After multivariate adjustment, 220 patients per group were selected. Planned angiographic follow up was performed after a median of 7 (6-10) months. After 16 (14-21) months, rates of MACE were similar between the two groups (24 vs. 21%, P = 0.29) with lower rates of all cause and cardiovascular death in the angiographic control group (6 vs. 14%, P = 0.01 and 3 vs. 6%, P = 0.04) but with higher rates of TLR (15 vs. 5%, P < 0.001). The same trend was seen irrespective of the stent strategy.

CONCLUSION

planned angiographic control results in more TLR but may reduce mortality. These findings need to be confirmed by adequately powered randomized controlled trial.

摘要

背景

在未保护的左主干(ULM)支架置入后进行血管造影随访的价值仍未确定。

方法

FAILS-2 注册研究纳入了 2007 年 6 月至 2015 年 1 月期间在 6 个中心接受第二代药物洗脱支架治疗的 ULM 临界病变的连续患者。患者分为两组:计划进行血管造影随访的患者和进行临床随访的患者。主要终点是 MACE(主要不良临床事件,死亡、心肌梗死、TLR 和 ST 的复合终点),每个组成部分均为次要终点。
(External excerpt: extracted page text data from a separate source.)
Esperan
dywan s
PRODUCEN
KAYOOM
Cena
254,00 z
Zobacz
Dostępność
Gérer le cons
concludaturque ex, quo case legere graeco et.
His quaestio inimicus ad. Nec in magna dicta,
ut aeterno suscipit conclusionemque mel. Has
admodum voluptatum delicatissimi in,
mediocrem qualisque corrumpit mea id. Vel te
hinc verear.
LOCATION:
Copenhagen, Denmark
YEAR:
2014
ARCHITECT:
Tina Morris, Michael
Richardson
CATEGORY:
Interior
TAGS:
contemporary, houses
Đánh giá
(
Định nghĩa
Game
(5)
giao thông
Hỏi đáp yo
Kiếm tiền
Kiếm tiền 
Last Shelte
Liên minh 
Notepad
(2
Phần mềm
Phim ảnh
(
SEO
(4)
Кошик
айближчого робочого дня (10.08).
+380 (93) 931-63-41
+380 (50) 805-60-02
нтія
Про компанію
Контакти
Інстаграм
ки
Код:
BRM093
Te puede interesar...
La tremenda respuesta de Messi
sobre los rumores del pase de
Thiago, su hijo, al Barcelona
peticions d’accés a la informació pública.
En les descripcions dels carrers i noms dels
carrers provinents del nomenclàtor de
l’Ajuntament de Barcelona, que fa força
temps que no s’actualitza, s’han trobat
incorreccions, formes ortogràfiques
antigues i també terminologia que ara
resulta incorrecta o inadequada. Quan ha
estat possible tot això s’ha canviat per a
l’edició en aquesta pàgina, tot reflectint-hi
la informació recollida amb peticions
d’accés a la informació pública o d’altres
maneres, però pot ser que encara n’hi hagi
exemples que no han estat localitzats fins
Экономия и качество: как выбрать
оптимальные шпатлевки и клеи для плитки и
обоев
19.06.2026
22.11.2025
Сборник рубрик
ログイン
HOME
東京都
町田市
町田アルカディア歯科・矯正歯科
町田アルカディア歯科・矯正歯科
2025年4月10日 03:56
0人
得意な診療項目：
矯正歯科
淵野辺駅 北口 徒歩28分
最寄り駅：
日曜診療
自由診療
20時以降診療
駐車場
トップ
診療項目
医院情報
对采用临时或双支架策略治疗的患者进行敏感性分析。采用倾向评分分析比较两组的结局。

结果

经过多变量调整后,每组选择 220 例患者。中位数为 7(6-10)个月时进行计划的血管造影随访。16(14-21)个月后,两组的 MACE 发生率相似(24%与 21%,P=0.29),但在血管造影对照组中全因死亡率和心血管死亡率较低(6%与 14%,P=0.01 和 3%与 6%,P=0.04),但 TLR 发生率较高(15%与 5%,P<0.001)。无论支架策略如何,均呈现出相同的趋势。

结论

计划进行血管造影控制可导致更多的 TLR,但可能降低死亡率。这些发现需要通过充分有力的随机对照试验来证实。